Supplied text |
====================

BEIJING: Advertising expenditure rose at the lowest level for five years in China during the first half of this year, reflecting the slowdown in the country's economic growth.

According to CTR, the research group, traditional media ad sales increased by just 3.9% in the opening six months of 2012. Domestic GDP rose by 7.8% in the same period, the worst result for three years.

Television outperformed the ad sector as a whole, with returns improving by 5.3%. Despite this, CCTV, the state broadcaster, saw revenues contract by 8.3%, largely due to tighter restrictions on advertising minutage.

Provincial satellite stations also experienced a 7.6% drop in inventory, but income leapt by 9.4%, indicating that rates have climbed.

Newspapers registered a 7.3% decline, mirroring the global troubles facing press titles. The main contributors to this trend included cutbacks by firms in the services and real estate industries.

Magazines, by contrast, enjoyed a 10% expansion, buoyed by hardening interest from companies in the personal care and apparel segments. Radio was also up by 11.5% and outdoor improved by 2.4%.

L'Oréal was the biggest advertiser at the brand level, as the cosmetics line boosted budgets by 50.8% in the opening sixth months of the year. KFC, the fast food chain, was second, after a 14.5% lift.

Wahaha, the food and beverage group, was third, and raised its outgoings by 7.2%. Yili, the dairy giant, came next, having augmented its investment by 18.5%.

Olay, Procter & Gamble's beauty range, was fifth, but down 3.2%, while China Mobile, in sixth, enhanced its spending by the same amount. Dali, another beverage brand, was up by 20%, and took seventh.

Elsewhere in the top ten, McDonald's, the quick service chain, logged a 6% increase. Master Kong, another food and drinks specialist, was off by 37.4%, while Maybelline, made by L'Oréal, improved by 96.5%.

Cosmetics and toiletries remained the largest category overall, ahead of business and services, beverages, food and pharma, with all of these sectors allocating greater resources to advertising than last year.

Alcoholic drinks posted the fastest rate of growth, of 24.8%, with information technology recording an 18.3% expansion. Tobacco adspend, however, fell by 49.6%, a figure standing at 18.1% for household appliances 17.5% for cleaning products.

====================

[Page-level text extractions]

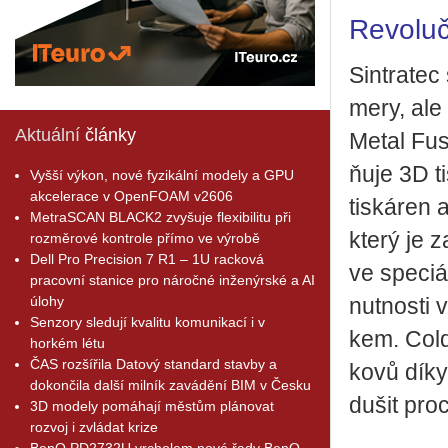
Revoluč
Sin­tra­tec
me­ry, ale 
Aktuální
články
Metal Fusi
ňuje 3D tis
Vyšší výkon, nové fyzikální modely a GPU
akcelerace v OpenFOAM v2606
tis­ká­ren 
MetraSCAN BLACK2 zvyšuje flexibilitu při
který je za
rozměrové kontrole přímo ve výrobě
Dell Pro Precision 7 R1 – 1U racková
ve spe­ci­á
pracovní stanice pro náročné inženýrské a AI
úlohy
nut­nos­ti
Senzory sledují kvalitu komunikací i v
kem. Cold 
horkém létu
ČAS rozšířila Datový standard stavby a
kovů díky 
dokončila další milník zavádění BIM v Česku
du­šit pro­
3D modely pomáhají městům plánovat
rozvoj i zvládat krize
BenQ PD2732U vrcholem nové řady BenQ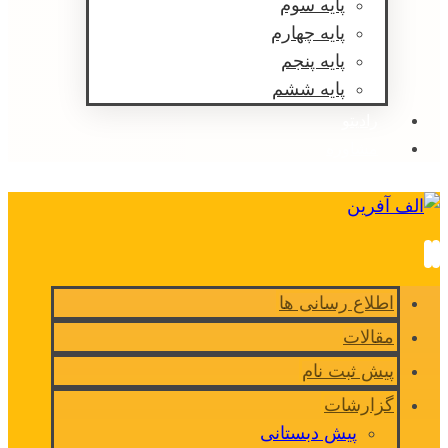
پایه سوم
پایه چهارم
پایه پنجم
پایه ششم
رادیتو
مشاوره
اطلاع رسانی ها
مقالات
پیش ثبت نام
گزارشات
پیش دبستانی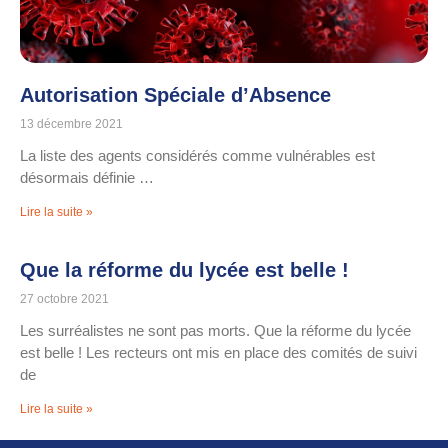
Autorisation Spéciale d’Absence
13 décembre 2021
La liste des agents considérés comme vulnérables est
désormais définie …
Lire la suite »
Que la réforme du lycée est belle !
27 octobre 2021
Les surréalistes ne sont pas morts. Que la réforme du lycée
est belle ! Les recteurs ont mis en place des comités de suivi
de
Lire la suite »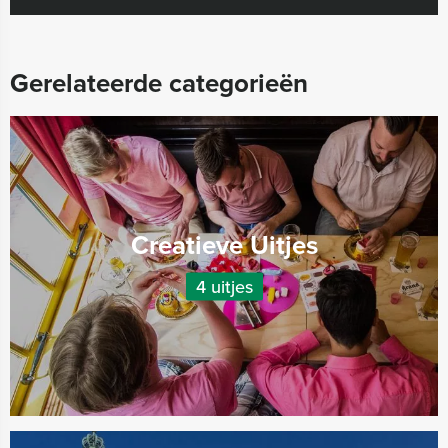
Gerelateerde categorieën
Creatieve Uitjes
4 uitjes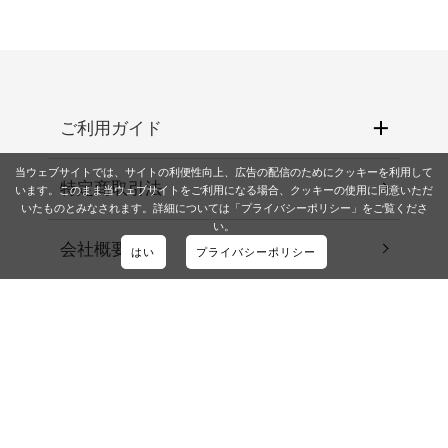
ご利用ガイド
当ウェブサイトでは、サイトの利便性向上、広告の配信のためにクッキーを利用して
特定商取引法
います。このまま当ウェブサイトをご利用になる場合、クッキーの使用に同意いただ
いたものとみなされます。詳細については「プライバシーポリシー」をご覧くださ
い。
会社概要
はい
プライバシーポリシー
Beauty Blog
お問い合わせ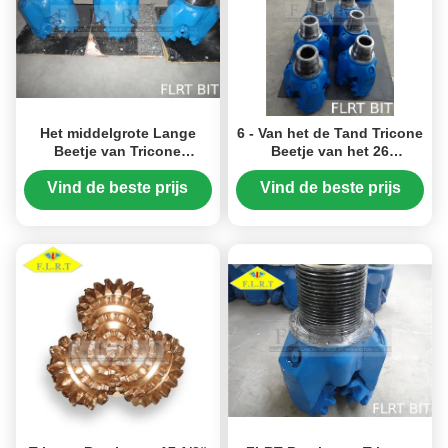
Het middelgrote Lange
6 - Van het de Tand Tricone
Beetje van Tricone
Beetje van het 26
Beetje/Malen Boor van de
Duimstaal de
Staaltand 13 1/2“ FSA126G
Kegelbeetje/Rol met
Vind de beste prijs
Vind de beste prijs
Maatbescherming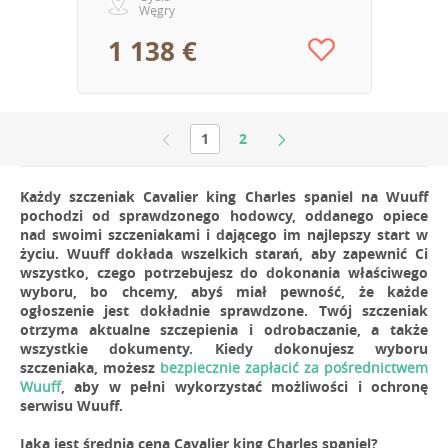
Węgry
1 138 €
1
2
Każdy szczeniak Cavalier king Charles spaniel na Wuuff
pochodzi od sprawdzonego hodowcy, oddanego opiece
nad swoimi szczeniakami i dającego im najlepszy start w
życiu. Wuuff dokłada wszelkich starań, aby zapewnić Ci
wszystko, czego potrzebujesz do dokonania właściwego
wyboru, bo chcemy, abyś miał pewność, że każde
ogłoszenie jest dokładnie sprawdzone. Twój szczeniak
otrzyma aktualne szczepienia i odrobaczanie, a także
wszystkie dokumenty. Kiedy dokonujesz wyboru
szczeniaka, możesz
bezpiecznie zapłacić za pośrednictwem
Wuuff
, aby w pełni wykorzystać możliwości i ochronę
serwisu Wuuff.
Jaka jest średnia cena Cavalier king Charles spaniel?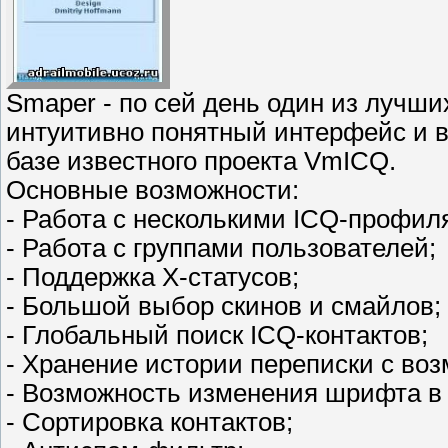
Smaper - по сей день один из лучш
интуитивно понятный интерфейс и 
базе известного проекта VmICQ.
Основные возможности:
- Работа с несколькими ICQ-профил
- Работа с группами пользователей;
- Поддержка X-статусов;
- Большой выбор скинов и смайлов;
- Глобальный поиск ICQ-контактов;
- Хранение истории переписки с во
- Возможность изменения шрифта в 
- Сортировка контактов;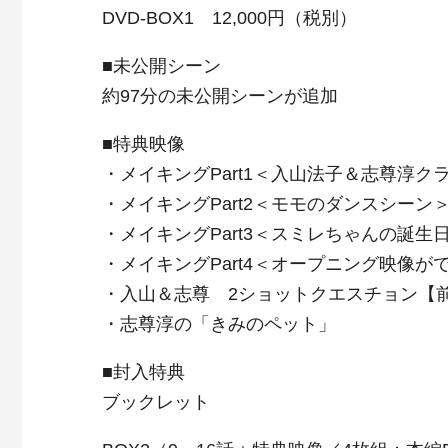
DVD-BOX1 12,000円（税別）
■未公開シーン
約97分の未公開シーンが追加
■特典映像
・メイキングPart1＜入山法子＆志尊淳ク
・メイキングPart2＜モモのダンスシーン
・メイキングPart3＜スミレちゃんの誕生
・メイキングPart4＜オープニング映像が
・入山＆志尊 2ショットクエスチョン【
・志尊淳の「きみのペット」
■封入特典
ブックレット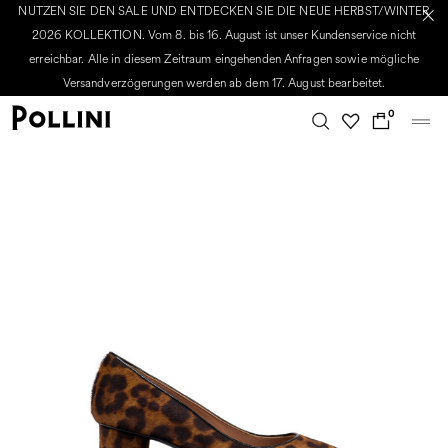
NUTZEN SIE DEN SALE UND ENTDECKEN SIE DIE NEUE HERBST/WINTER
2026 KOLLEKTION. Vom 8. bis 16. August ist unser Kundenservice nicht
erreichbar. Alle in diesem Zeitraum eingehenden Anfragen sowie mögliche
Versandverzögerungen werden ab dem 17. August bearbeitet.
0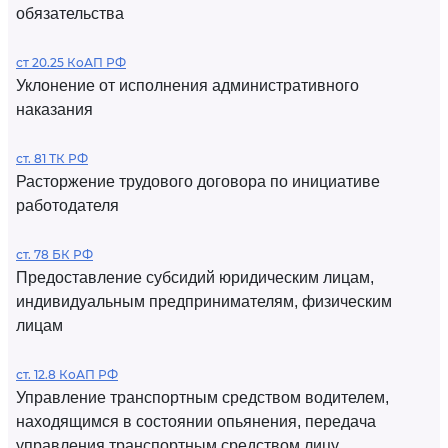
обязательства
ст 20.25 КоАП РФ
Уклонение от исполнения административного
наказания
ст. 81 ТК РФ
Расторжение трудового договора по инициативе
работодателя
ст. 78 БК РФ
Предоставление субсидий юридическим лицам,
индивидуальным предпринимателям, физическим
лицам
ст. 12.8 КоАП РФ
Управление транспортным средством водителем,
находящимся в состоянии опьянения, передача
управления транспортным средством лицу,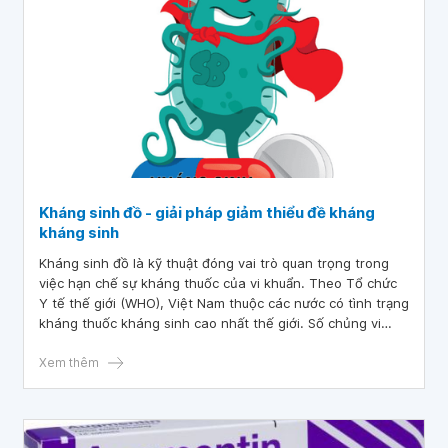
Kháng sinh đồ - giải pháp giảm thiểu đề kháng
kháng sinh
Kháng sinh đồ là kỹ thuật đóng vai trò quan trọng trong
việc hạn chế sự kháng thuốc của vi khuẩn. Theo Tổ chức
Y tế thế giới (WHO), Việt Nam thuộc các nước có tình trạng
kháng thuốc kháng sinh cao nhất thế giới. Số chủng vi
khuẩn kháng thuốc gia tăng.
Xem thêm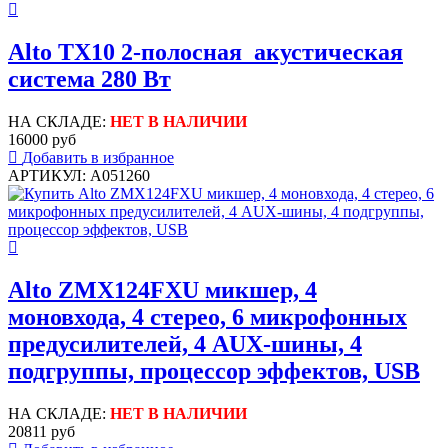
Alto TX10 2-полосная акустическая
система 280 Вт
НА СКЛАДЕ:
НЕТ В НАЛИЧИИ
16000 руб
Добавить в избранное
АРТИКУЛ: A051260
Alto ZMX124FXU микшер, 4
моновхода, 4 стерео, 6 микрофонных
предусилителей, 4 AUX-шины, 4
подгруппы, процессор эффектов, USB
НА СКЛАДЕ:
НЕТ В НАЛИЧИИ
20811 руб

====================

Requirement 1 | In the report on China's ad spending, by what percentage did CCTV's revenues contract?
Requirement 2 | Transcribe the report on China's ad spending from "Elsewhere in the" to "L'Oréal, improved by 96.5%.".

Exercise response 1 | 8.3%

Exercise response 2 |
Elsewhere in the top ten, McDonald's, the quick service chain, logged a 6% increase. Master Kong, another food and drinks specialist, was off by 37.4%, while Maybelline, made by L'Oréal, improved by 96.5%.